Transcribe the rows word for word, from the first line through the line containing "July, 8 to 14th", including both.

··· PROVIDED DATA

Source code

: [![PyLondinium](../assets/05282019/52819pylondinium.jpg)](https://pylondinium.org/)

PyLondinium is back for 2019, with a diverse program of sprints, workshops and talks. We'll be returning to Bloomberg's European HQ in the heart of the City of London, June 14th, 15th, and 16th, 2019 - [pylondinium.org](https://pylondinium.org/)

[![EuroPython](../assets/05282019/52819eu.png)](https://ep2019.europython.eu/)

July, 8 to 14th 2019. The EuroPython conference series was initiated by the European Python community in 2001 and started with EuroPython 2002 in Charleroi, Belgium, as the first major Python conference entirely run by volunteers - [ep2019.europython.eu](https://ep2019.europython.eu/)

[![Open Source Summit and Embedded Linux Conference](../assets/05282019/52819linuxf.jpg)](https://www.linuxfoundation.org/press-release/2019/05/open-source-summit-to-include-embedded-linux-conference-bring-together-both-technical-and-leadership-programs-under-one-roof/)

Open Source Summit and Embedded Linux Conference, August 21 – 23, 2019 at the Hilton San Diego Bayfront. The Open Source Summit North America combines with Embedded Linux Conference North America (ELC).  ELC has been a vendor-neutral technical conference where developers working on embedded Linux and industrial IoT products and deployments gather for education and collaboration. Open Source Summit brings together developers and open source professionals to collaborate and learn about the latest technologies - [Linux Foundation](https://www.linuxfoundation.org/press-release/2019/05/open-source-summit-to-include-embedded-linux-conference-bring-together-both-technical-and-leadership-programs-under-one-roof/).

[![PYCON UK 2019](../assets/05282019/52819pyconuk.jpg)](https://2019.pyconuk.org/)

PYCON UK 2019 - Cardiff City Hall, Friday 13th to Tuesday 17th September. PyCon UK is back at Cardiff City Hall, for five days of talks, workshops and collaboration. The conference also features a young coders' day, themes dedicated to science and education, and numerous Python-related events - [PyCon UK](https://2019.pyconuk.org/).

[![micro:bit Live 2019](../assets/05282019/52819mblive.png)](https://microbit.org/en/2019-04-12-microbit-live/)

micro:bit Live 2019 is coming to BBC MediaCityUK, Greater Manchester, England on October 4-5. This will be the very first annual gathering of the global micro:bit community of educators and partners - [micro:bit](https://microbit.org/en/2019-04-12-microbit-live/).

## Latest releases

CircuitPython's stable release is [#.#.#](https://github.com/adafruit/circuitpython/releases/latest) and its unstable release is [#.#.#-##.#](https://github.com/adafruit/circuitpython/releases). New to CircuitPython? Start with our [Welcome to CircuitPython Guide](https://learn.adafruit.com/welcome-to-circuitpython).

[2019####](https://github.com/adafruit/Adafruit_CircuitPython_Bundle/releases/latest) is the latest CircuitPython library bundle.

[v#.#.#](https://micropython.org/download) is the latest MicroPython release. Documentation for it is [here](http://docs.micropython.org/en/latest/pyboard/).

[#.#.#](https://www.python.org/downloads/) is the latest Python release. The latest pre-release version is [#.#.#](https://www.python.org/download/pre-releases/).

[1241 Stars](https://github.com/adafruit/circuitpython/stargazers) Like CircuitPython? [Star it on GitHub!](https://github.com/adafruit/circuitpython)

······

:: TASK RESULT ::
Source code

: [![PyLondinium](../assets/05282019/52819pylondinium.jpg)](https://pylondinium.org/)

PyLondinium is back for 2019, with a diverse program of sprints, workshops and talks. We'll be returning to Bloomberg's European HQ in the heart of the City of London, June 14th, 15th, and 16th, 2019 - [pylondinium.org](https://pylondinium.org/)

[![EuroPython](../assets/05282019/52819eu.png)](https://ep2019.europython.eu/)

July, 8 to 14th 2019. The EuroPython conference series was initiated by the European Python community in 2001 and started with EuroPython 2002 in Charleroi, Belgium, as the first major Python conference entirely run by volunteers - [ep2019.europython.eu](https://ep2019.europython.eu/)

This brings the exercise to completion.